I don't keep real detailed notes anymore, but here is what I used for the cherry mead.
I usually use about 5 lbs. cherries per gal. this time:
29 lbs pie cherries This was started in March so cherries have been in the freezer since June. More cherries give more flavor. I pit the cherries after I pick them. Don't get all the pits, but there is a bitter taste that you get with the pits.It does seem to go away with time, tho. Also, I put fruit in a ferment bag. Much easier to remove when done fermenting it.
K- meta and wait 12 hrs or so before pitching yeast.
6 gal. water
2 1/2 tsp. bentonite sprinkled in after first 3 gal. water.
1 gal. honey.
Added enough sugar to bring s.g. up to 1.090 or so.
Add tannin if you like, I didn't this time and usually don't with cherry.
pitched yeast, think I used cotes de blanc- Red star.
Put in 1/2 the nutrient and yeast energizer after the ferment takes off. Nutrient and energizer according to label on pkg.
Add the other half when s.g. was down to 1.060
This was fermented pretty cool, my basement temp. was only 55 degrees.
No problem if it is warmer, If it was later in the season, the temp. will be up in the 70's and that is where I will ferment.
The rest of it is like I do with most of my wines
Pull the fruit bag about 1.005 or so. Maybe squeeze it a bit.
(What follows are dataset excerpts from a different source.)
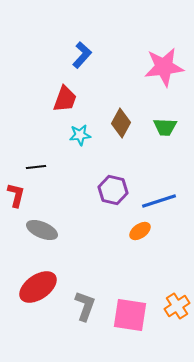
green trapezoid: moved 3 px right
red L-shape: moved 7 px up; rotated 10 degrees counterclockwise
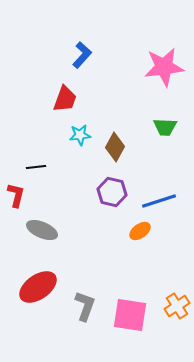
brown diamond: moved 6 px left, 24 px down
purple hexagon: moved 1 px left, 2 px down
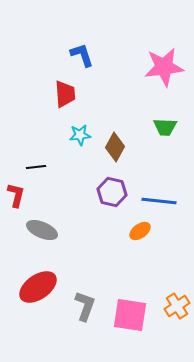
blue L-shape: rotated 60 degrees counterclockwise
red trapezoid: moved 5 px up; rotated 24 degrees counterclockwise
blue line: rotated 24 degrees clockwise
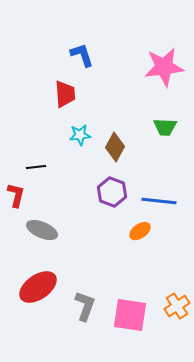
purple hexagon: rotated 8 degrees clockwise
I usually let them ferment dry in the primary bucket.
Rack to carboy
Let it sit for a while til it drops the gross lees and starts clearing a bit. Maybe a couple of weeks, maybe a couple of months.
Rack and k-meta, let it sit with an airlock.
More lees? rack after a while, weeks or months, more k-meta after 3 months or so
Eventually it falls totally clear, if not you can hit it with finings to force it to clear.
I usually just let it clear on its own. Over the winter here they don't clear very good with my cold basement, but in the spring when it warms up they tend to degass and clear pretty fast.
Don't forget to taste test a bit along the way.
It will probably need some sweetening, I just sweeten it to taste, don't forget to stabalize it along the way if you sweeten it before bottling. I usually stabalize it, let it sit for a while, sweeten and let it sit to make sure it doesn't take off again, then bottle.
Good luck with it, any questions, just whistle. I'll try and help. Arne.
forgot the pectic enzime. Put it in 12 hours after the origonal dose of k-meta, wait about a day or so and pitch the yeast. Helps in clearing.